**Written task**
Considering every line below, count those with the word "unless" and give only the result.
======== Entries supplied ========
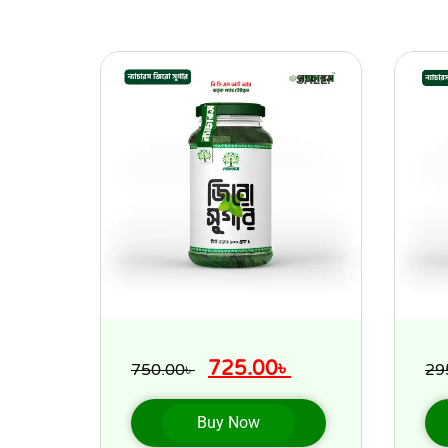
SALE!
725.00
৳
750.00
৳
29
Buy Now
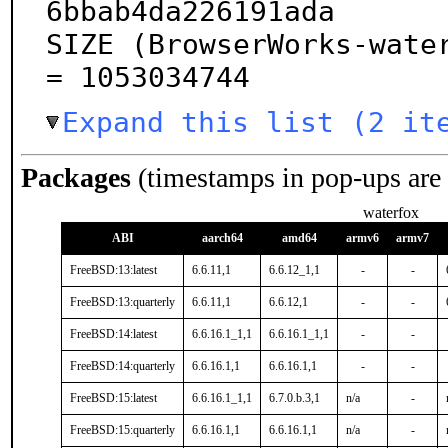
6bbab4da226191ada

SIZE (BrowserWorks-water
= 1053034744
Expand this list (2 it
Packages
(timestamps in pop-ups are
waterfox
ABI
aarch64
amd64
armv6
armv7
FreeBSD:13:latest
6.6.11,1
6.6.12_1,1
-
-
FreeBSD:13:quarterly
6.6.11,1
6.6.12,1
-
-
FreeBSD:14:latest
6.6.16.1_1,1
6.6.16.1_1,1
-
-
FreeBSD:14:quarterly
6.6.16.1,1
6.6.16.1,1
-
-
FreeBSD:15:latest
6.6.16.1_1,1
6.7.0.b.3,1
n/a
-
FreeBSD:15:quarterly
6.6.16.1,1
6.6.16.1,1
n/a
-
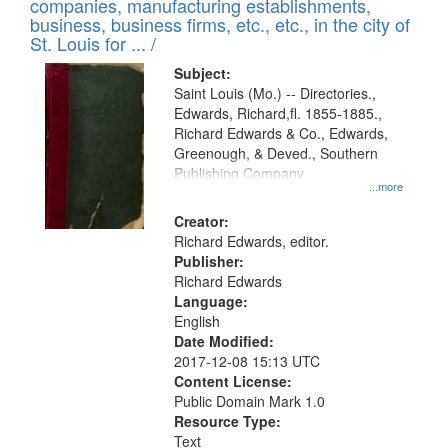
companies, manufacturing establishments,
per
deposited
business, business firms, etc., etc., in the city of
page
in
St. Louis for ... /
Digital
Subject:
Gateway
Saint Louis (Mo.) -- Directories.,
Edwards, Richard,fl. 1855-1885.,
that
Richard Edwards & Co., Edwards,
match
Greenough, & Deved., Southern
your
Publishing Company
...more
search
Creator:
criteria
Richard Edwards, editor.
Publisher:
Richard Edwards
Language:
English
Date Modified:
2017-12-08 15:13 UTC
Content License:
Public Domain Mark 1.0
Resource Type:
Text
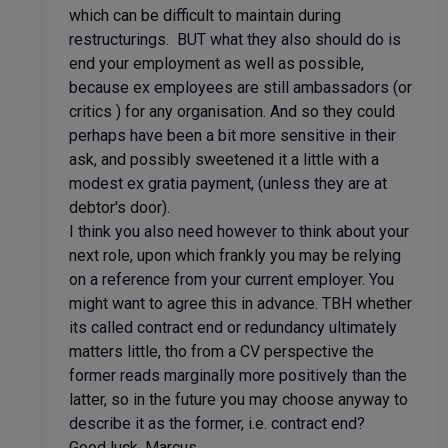
which can be difficult to maintain during
restructurings. BUT what they also should do is
end your employment as well as possible,
because ex employees are still ambassadors (or
critics ) for any organisation. And so they could
perhaps have been a bit more sensitive in their
ask, and possibly sweetened it a little with a
modest ex gratia payment, (unless they are at
debtor's door).
I think you also need however to think about your
next role, upon which frankly you may be relying
on a reference from your current employer. You
might want to agree this in advance. TBH whether
its called contract end or redundancy ultimately
matters little, tho from a CV perspective the
former reads marginally more positively than the
latter, so in the future you may choose anyway to
describe it as the former, i.e. contract end?
Good luck, Marcus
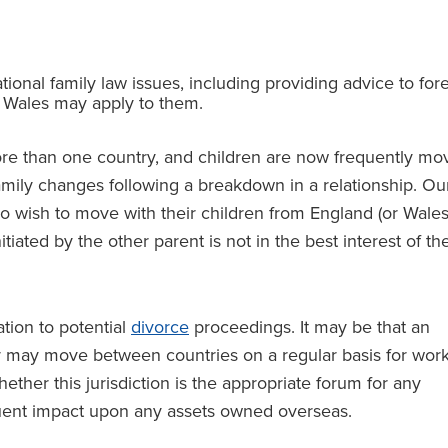
tional family law issues, including providing advice to for
d Wales may apply to them.
ore than one country, and children are now frequently mo
family changes following a breakdown in a relationship. Ou
 wish to move with their children from England (or Wales
iated by the other parent is not in the best interest of th
ation to potential
divorce
proceedings. It may be that an
or may move between countries on a regular basis for wor
ther this jurisdiction is the appropriate forum for any
equent impact upon any assets owned overseas.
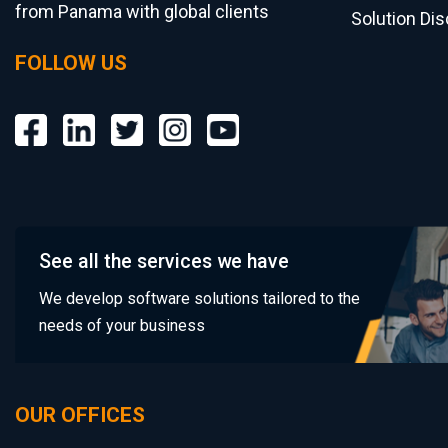
from Panama with global clients
Solution Di
FOLLOW US
See all the services we have
We develop software solutions tailored to the
needs of your business
OUR OFFICES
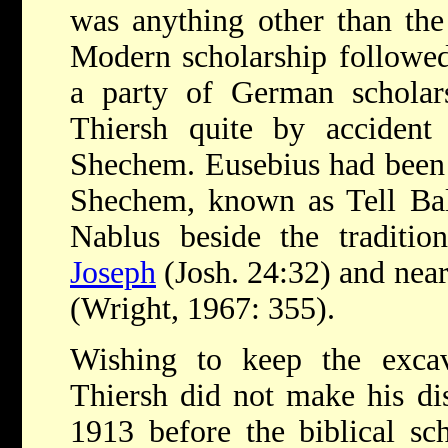
was anything other than the
Modern scholarship followe
a party of German schola
Thiersh quite by accident 
Shechem. Eusebius had been q
Shechem, known as Tell Bal
Nablus beside the traditio
Joseph
(Josh. 24:32) and near
(Wright, 1967: 355).
Wishing to keep the exca
Thiersh did not make his di
1913 before the biblical sch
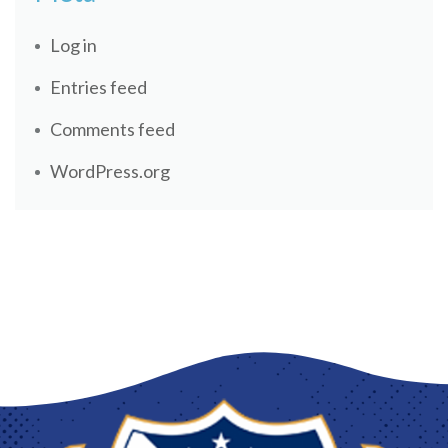
Log in
Entries feed
Comments feed
WordPress.org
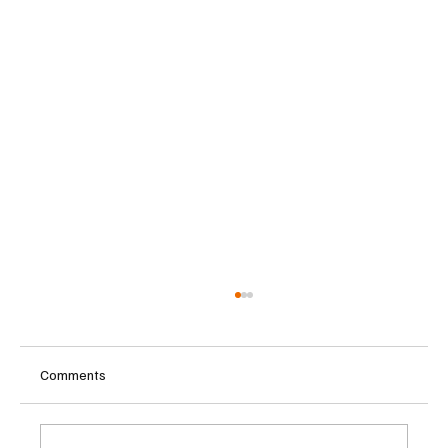
Comments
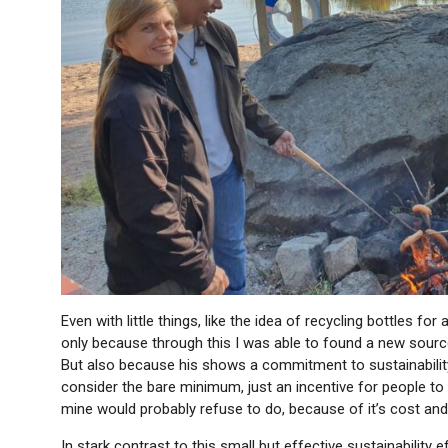
Even with little things, like the idea of recycling bottles fo
only because through this I was able to found a new source 
But also because his shows a commitment to sustainability i
consider the bare minimum, just an incentive for people to 
mine would probably refuse to do, because of it’s cost and 
In stark contrast to this small but effective sustainability e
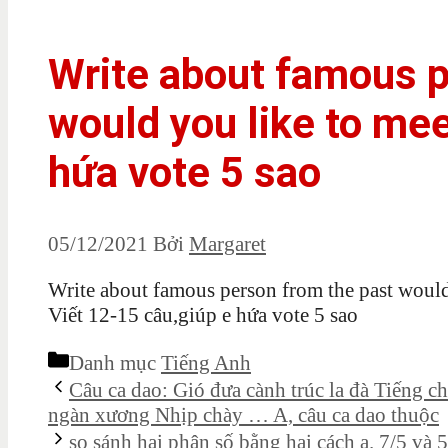
Write about famous p
would you like to mee
hứa vote 5 sao
05/12/2021
Bởi
Margaret
Write about famous person from the past would
Viết 12-15 câu,giúp e hứa vote 5 sao
Danh mục
Tiếng Anh
Câu ca dao: Gió đưa cành trúc la đà Tiếng 
ngàn xương Nhịp chày … A, câu ca dao thuộc
so sánh hai phân số bằng hai cách a. 7/5 và 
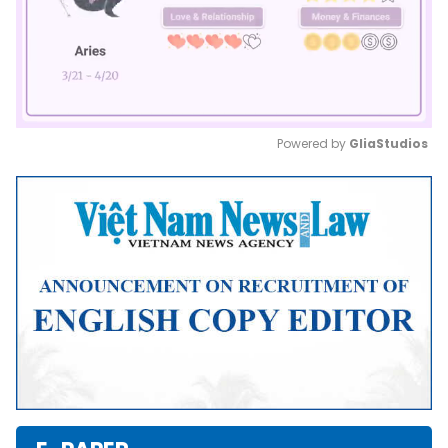
Powered by 
GliaStudios
Mute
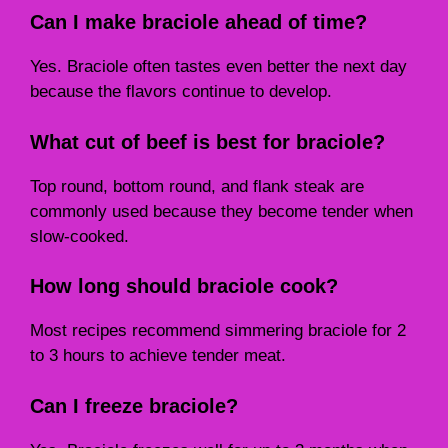
Can I make braciole ahead of time?
Yes. Braciole often tastes even better the next day
because the flavors continue to develop.
What cut of beef is best for braciole?
Top round, bottom round, and flank steak are
commonly used because they become tender when
slow-cooked.
How long should braciole cook?
Most recipes recommend simmering braciole for 2
to 3 hours to achieve tender meat.
Can I freeze braciole?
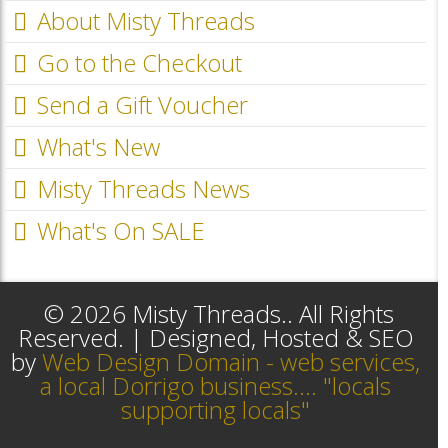
About Misty Threads
Go to the Checkout
Send a Gift Voucher
What's New
Misty Threads News
What's On SALE
© 2026 Misty Threads.. All Rights
Reserved. | Designed, Hosted & SEO
by
Web Design Domain - web services,
a local Dorrigo business.... "locals
supporting locals"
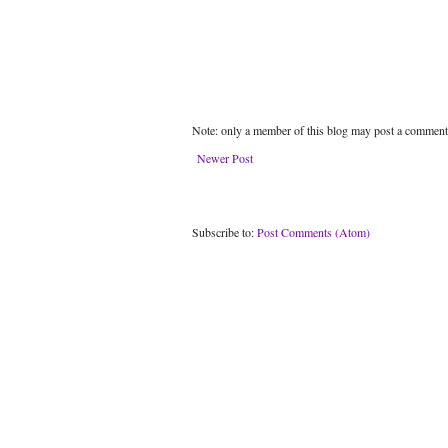
Note: only a member of this blog may post a comment
Newer Post
Subscribe to:
Post Comments (Atom)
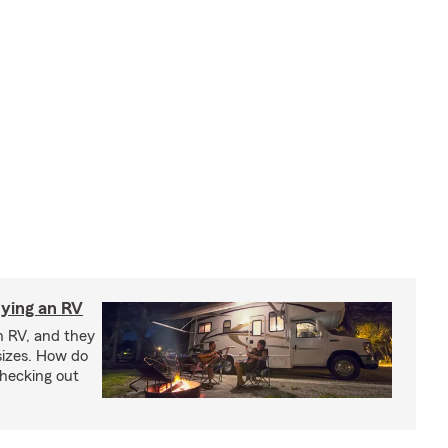
ying an RV
n RV, and they
izes. How do
checking out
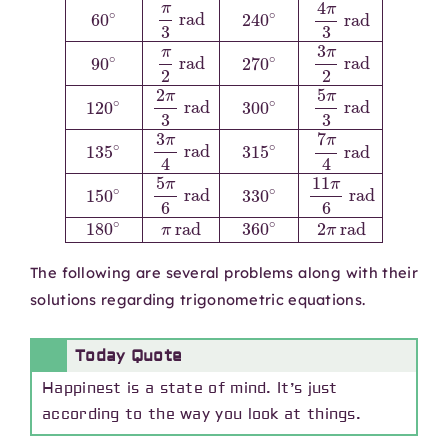
The following are several problems along with their
solutions regarding trigonometric equations.
Today Quote
Happinest is a state of mind. It’s just
according to the way you look at things.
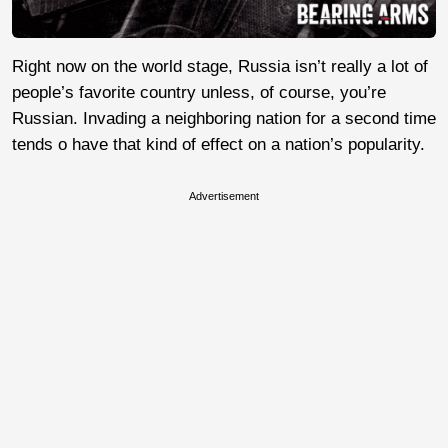
Right now on the world stage, Russia isn’t really a lot of
people’s favorite country unless, of course, you’re
Russian. Invading a neighboring nation for a second time
tends o have that kind of effect on a nation’s popularity.
Advertisement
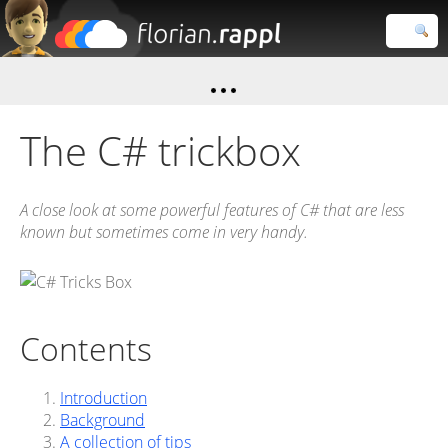
Florian
Rappl
Close search
The C# trickbox
A close look at some powerful features of C# that are less
known but sometimes come in very handy.
Contents
Introduction
Background
A collection of tips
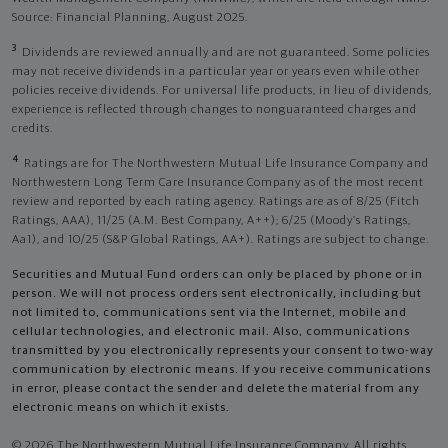
Source: Financial Planning, August 2025.
3
Dividends are reviewed annually and are not guaranteed. Some policies
may not receive dividends in a particular year or years even while other
policies receive dividends. For universal life products, in lieu of dividends,
experience is reflected through changes to nonguaranteed charges and
credits.
4
Ratings are for The Northwestern Mutual Life Insurance Company and
Northwestern Long Term Care Insurance Company as of the most recent
review and reported by each rating agency. Ratings are as of 8/25 (Fitch
Ratings, AAA), 11/25 (A.M. Best Company, A++); 6/25 (Moody’s Ratings,
Aa1), and 10/25 (S&P Global Ratings, AA+). Ratings are subject to change.
Securities and Mutual Fund orders can only be placed by phone or in
person. We will not process orders sent electronically, including but
not limited to, communications sent via the Internet, mobile and
cellular technologies, and electronic mail. Also, communications
transmitted by you electronically represents your consent to two-way
communication by electronic means. If you receive communications
in error, please contact the sender and delete the material from any
electronic means on which it exists.
© 2026 The Northwestern Mutual Life Insurance Company. All rights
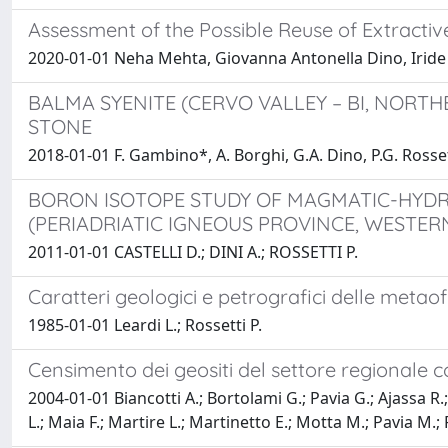
Assessment of the Possible Reuse of Extracti
2020-01-01 Neha Mehta, Giovanna Antonella Dino, Iride
BALMA SYENITE (CERVO VALLEY – BI, NORTH
STONE
2018-01-01 F. Gambino*, A. Borghi, G.A. Dino, P.G. Rossett
BORON ISOTOPE STUDY OF MAGMATIC-HYD
(PERIADRIATIC IGNEOUS PROVINCE, WESTERN
2011-01-01 CASTELLI D.; DINI A.; ROSSETTI P.
Caratteri geologici e petrografici delle metaofio
1985-01-01 Leardi L.; Rossetti P.
Censimento dei geositi del settore regionale c
2004-01-01 Biancotti A.; Bortolami G.; Pavia G.; Ajassa R.
L.; Maia F.; Martire L.; Martinetto E.; Motta M.; Pavia M.; R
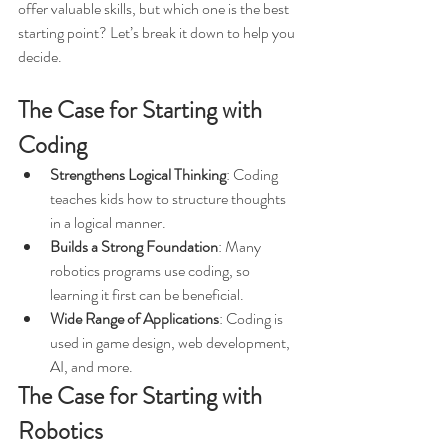
offer valuable skills, but which one is the best 
starting point? Let’s break it down to help you 
decide.
The Case for Starting with 
Coding
Strengthens Logical Thinking
: Coding 
teaches kids how to structure thoughts 
in a logical manner.
Builds a Strong Foundation
: Many 
robotics programs use coding, so 
learning it first can be beneficial.
Wide Range of Applications
: Coding is 
used in game design, web development, 
AI, and more.
The Case for Starting with 
Robotics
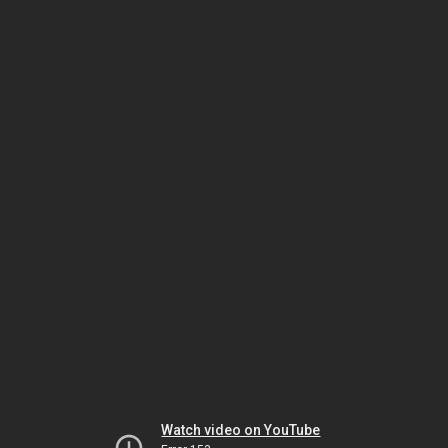
Watch video on YouTube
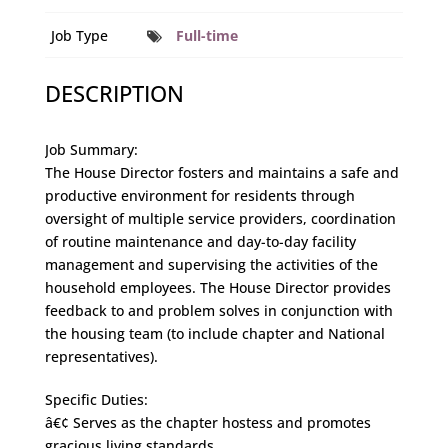
Job Type
Full-time
DESCRIPTION
Job Summary:
The House Director fosters and maintains a safe and
productive environment for residents through
oversight of multiple service providers, coordination
of routine maintenance and day-to-day facility
management and supervising the activities of the
household employees. The House Director provides
feedback to and problem solves in conjunction with
the housing team (to include chapter and National
representatives).
Specific Duties:
â€¢ Serves as the chapter hostess and promotes
gracious living standards.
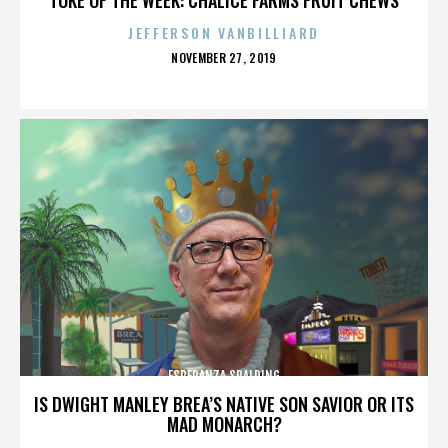
JEFFERSON VANBILLIARD
POSTED
NOVEMBER 27, 2019
ON
ESPERANZA SPALDING
IS DWIGHT MANLEY BREA’S NATIVE SON SAVIOR OR ITS
MAD MONARCH?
========
**Response to this exercise**
2